Wilson Alves-Bezerra

é brasileiro. Publicou livros: Histórias zoófilas e outras atrocidades (contos, EDUFSCar / Oitava Rima, 2013), Vertigens (poemas em prosa, Iluminuras. Brasil, 2015, que recebeu o Prêmio Jabuti 2016), Vapor Barato (Iluminuras, 2018), Malangue Malanga (Multinacional Cartonera, 2019). Em Portugal, publicou a antologia de poemas Exílio aos olhos, exílio às línguas (Oca, 2017) e, no Chile, Cuentos de zoofilia, memoria y muerte (LOM, 2018).

O projeto O Pau do Brasil começou a ser publicado em 2016, após o golpe parlamentar e, desde então vem sendo constantemente republicado, com novos poemas.

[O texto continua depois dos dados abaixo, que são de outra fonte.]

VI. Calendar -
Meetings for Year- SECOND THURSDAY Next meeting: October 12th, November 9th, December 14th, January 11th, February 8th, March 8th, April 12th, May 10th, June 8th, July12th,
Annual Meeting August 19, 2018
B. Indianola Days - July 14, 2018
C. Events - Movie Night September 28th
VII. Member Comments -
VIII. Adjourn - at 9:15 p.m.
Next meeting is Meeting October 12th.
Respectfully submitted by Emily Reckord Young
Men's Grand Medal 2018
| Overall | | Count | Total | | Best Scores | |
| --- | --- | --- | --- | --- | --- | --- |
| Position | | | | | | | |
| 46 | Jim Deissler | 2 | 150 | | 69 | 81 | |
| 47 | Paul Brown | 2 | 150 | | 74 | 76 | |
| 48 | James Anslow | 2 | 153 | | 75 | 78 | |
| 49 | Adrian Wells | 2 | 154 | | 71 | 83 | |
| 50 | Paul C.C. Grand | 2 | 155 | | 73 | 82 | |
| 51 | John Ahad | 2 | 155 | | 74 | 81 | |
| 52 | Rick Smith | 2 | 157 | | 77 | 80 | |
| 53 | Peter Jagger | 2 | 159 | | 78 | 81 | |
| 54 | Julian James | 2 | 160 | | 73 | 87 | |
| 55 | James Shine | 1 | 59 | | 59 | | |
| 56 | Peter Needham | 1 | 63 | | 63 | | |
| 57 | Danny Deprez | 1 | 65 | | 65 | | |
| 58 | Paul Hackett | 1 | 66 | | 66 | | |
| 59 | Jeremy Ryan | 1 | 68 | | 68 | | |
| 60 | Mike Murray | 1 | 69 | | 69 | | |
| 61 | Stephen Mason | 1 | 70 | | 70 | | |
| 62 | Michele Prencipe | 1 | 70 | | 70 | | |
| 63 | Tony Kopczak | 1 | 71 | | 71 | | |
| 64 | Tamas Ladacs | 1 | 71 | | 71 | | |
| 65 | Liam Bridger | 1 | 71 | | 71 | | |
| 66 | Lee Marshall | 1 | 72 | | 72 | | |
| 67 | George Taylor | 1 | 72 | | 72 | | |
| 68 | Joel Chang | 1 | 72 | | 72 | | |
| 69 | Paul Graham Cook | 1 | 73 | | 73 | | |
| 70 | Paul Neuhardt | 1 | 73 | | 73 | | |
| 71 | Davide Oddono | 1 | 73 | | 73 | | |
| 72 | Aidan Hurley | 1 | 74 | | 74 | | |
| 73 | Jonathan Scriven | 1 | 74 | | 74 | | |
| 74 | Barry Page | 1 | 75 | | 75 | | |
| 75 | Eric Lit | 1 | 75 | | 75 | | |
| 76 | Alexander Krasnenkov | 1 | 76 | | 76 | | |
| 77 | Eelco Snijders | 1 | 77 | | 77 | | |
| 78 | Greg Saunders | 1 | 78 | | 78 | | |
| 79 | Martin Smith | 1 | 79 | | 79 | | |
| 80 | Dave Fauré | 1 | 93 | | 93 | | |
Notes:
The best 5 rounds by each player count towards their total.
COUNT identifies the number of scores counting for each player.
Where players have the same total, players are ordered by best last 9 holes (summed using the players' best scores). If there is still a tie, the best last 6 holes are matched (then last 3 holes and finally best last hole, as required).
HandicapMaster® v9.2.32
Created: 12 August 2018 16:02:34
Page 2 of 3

O autor tem publicado artigos e textos literários nos seguintes veículos: O Estado de S. Paulo, Revista Cult e A União (Brasil) e Revista Caliban (Portugal).

Trabalha duro, se cansa muito. Almeja correr uma maratona, mas só tem corrido meias. Sente que a vida está difícil no país e o ar cada vez mais irrespirável.

Está escrevendo um romance de ficção científica.